# Afficher le contenu d'un dossier comme page Web



## Mike4444 (24 Mars 2010)

Bonjour à tous,

Comme l'indique l'intitulé de mon message, je cherche à afficher sur Internet, donc comme page Web, le contenu d'un dossier se trouvant sur le disque dur de mon ordinateur. Je crois me souvenir que cela était possible sous MacOS 9 : il suffisait de se rendre dans les "Préférences Système" et cocher "Partage Web", il me semble... Sous Leopard, si j'ai bien compris, cette option n'a plus la même fonction, mais permet plus spécifiquement d'afficher sur Internet une page html qui se trouve dans un dossier sur le disque dur.
Mon objectif : permettre à des connaissances de télécharger (téléversement optionnel pour moi) des fichiers contenus dans un dossier, directement depuis mon mac, à partir d'une page Web se mettant à jour automatiquement. Je sais qu'il existe d'autres solutions de partage, mais je souhaite celle-ci en particulier.
D'où ma question : Leopard a-t-il "perdu" cette fonctionnalité ou bien me trompe-je ?
D'avance, je vous remercie de vos réponse et m'excuse d'ores et déjà auprès des modos en cas de post mal... posté.


----------



## bompi (24 Mars 2010)

Il faut ouvrir le partage Web, tout bonnement, et configurer de manière appropriée le site Web ainsi lancé [entre autres, autorisation de parcourir le dossier].

Personnellement, je trouve plus convainquant dans le cas des fichiers d'utiliser FTP ou sFTP.

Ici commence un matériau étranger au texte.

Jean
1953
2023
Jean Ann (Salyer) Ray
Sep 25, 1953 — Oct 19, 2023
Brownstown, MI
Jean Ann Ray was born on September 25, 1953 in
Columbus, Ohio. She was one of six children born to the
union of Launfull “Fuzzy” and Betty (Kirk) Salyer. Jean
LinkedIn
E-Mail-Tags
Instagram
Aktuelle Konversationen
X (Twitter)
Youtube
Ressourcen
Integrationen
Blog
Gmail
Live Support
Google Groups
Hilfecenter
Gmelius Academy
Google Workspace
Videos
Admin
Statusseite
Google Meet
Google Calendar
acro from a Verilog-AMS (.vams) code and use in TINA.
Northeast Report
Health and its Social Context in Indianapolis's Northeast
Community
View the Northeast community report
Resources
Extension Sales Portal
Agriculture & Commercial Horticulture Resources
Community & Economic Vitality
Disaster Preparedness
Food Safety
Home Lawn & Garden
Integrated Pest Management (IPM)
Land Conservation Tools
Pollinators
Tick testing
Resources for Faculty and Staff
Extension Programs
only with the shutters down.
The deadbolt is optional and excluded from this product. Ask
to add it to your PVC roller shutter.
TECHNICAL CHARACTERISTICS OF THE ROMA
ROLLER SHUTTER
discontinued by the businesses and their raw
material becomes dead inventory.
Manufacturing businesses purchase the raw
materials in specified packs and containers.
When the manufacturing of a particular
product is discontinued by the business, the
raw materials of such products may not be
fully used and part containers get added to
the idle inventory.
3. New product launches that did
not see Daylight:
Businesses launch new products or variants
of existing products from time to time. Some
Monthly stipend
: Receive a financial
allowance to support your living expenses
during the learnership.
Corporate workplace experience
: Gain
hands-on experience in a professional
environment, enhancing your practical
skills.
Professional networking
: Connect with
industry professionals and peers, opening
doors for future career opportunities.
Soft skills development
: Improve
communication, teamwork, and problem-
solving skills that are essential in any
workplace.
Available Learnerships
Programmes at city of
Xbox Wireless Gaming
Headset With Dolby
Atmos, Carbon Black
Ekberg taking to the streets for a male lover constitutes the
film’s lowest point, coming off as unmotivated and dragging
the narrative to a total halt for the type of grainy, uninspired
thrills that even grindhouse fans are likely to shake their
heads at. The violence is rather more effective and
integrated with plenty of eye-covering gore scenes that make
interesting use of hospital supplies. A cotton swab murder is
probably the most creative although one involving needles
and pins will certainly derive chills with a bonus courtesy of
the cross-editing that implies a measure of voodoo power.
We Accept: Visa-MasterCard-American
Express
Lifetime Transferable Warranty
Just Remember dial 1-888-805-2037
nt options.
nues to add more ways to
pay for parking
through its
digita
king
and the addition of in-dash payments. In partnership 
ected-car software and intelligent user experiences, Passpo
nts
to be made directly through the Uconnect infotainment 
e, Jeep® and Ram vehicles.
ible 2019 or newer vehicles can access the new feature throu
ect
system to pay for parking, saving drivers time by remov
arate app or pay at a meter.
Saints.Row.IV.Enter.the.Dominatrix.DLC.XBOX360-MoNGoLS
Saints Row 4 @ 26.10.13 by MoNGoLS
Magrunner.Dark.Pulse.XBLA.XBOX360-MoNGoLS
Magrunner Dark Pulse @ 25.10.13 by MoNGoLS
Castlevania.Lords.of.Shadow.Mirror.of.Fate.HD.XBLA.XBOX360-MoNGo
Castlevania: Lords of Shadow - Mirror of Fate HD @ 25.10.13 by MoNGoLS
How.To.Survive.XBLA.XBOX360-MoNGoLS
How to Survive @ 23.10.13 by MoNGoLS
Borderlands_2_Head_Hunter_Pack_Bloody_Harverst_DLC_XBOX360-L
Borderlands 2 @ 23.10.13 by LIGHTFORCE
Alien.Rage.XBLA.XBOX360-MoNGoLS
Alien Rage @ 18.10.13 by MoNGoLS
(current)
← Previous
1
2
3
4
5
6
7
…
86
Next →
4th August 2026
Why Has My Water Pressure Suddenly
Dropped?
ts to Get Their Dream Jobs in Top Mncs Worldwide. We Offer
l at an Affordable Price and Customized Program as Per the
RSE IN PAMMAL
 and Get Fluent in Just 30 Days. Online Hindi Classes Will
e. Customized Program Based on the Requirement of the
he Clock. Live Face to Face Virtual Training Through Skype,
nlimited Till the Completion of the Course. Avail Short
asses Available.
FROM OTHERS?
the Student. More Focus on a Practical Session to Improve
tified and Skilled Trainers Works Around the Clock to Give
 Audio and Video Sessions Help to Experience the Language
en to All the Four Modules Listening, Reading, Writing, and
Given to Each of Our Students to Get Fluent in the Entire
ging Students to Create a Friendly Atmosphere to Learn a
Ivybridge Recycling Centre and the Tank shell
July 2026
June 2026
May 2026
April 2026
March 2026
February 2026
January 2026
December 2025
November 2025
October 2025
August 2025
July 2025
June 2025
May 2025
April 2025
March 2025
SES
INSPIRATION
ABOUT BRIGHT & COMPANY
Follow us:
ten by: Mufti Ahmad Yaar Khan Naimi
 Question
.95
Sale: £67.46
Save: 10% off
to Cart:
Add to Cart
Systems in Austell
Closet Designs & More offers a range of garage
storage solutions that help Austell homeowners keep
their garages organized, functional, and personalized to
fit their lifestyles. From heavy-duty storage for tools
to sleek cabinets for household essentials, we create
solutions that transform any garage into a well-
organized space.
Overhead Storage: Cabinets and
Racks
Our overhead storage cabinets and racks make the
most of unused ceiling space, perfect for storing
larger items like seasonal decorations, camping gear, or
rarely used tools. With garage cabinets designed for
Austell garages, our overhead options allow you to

Quoi qu'il en soit, j'ai déplacé le fil côté Internet & Réseaux, pour d'évidentes raisons.


----------



## Mike4444 (24 Mars 2010)

Merci pour la réponse.

En fait, j'avais déjà essayé cette manipulation sur mon ordinateur, mais mon navigateur mentionnait "ne parvient pas à se connecter au serveur".
Suite à votre message, j'ai tenté la même chose sur le MBP de mon épouse et cela fonctionne cette fois-ci bel et bien, merci.
Il me reste maintenant à comprendre pourquoi, avec une même configuration (firewall compris), la manipulation n'aboutit pas sur mon ordinateur...

Encore merci !


----------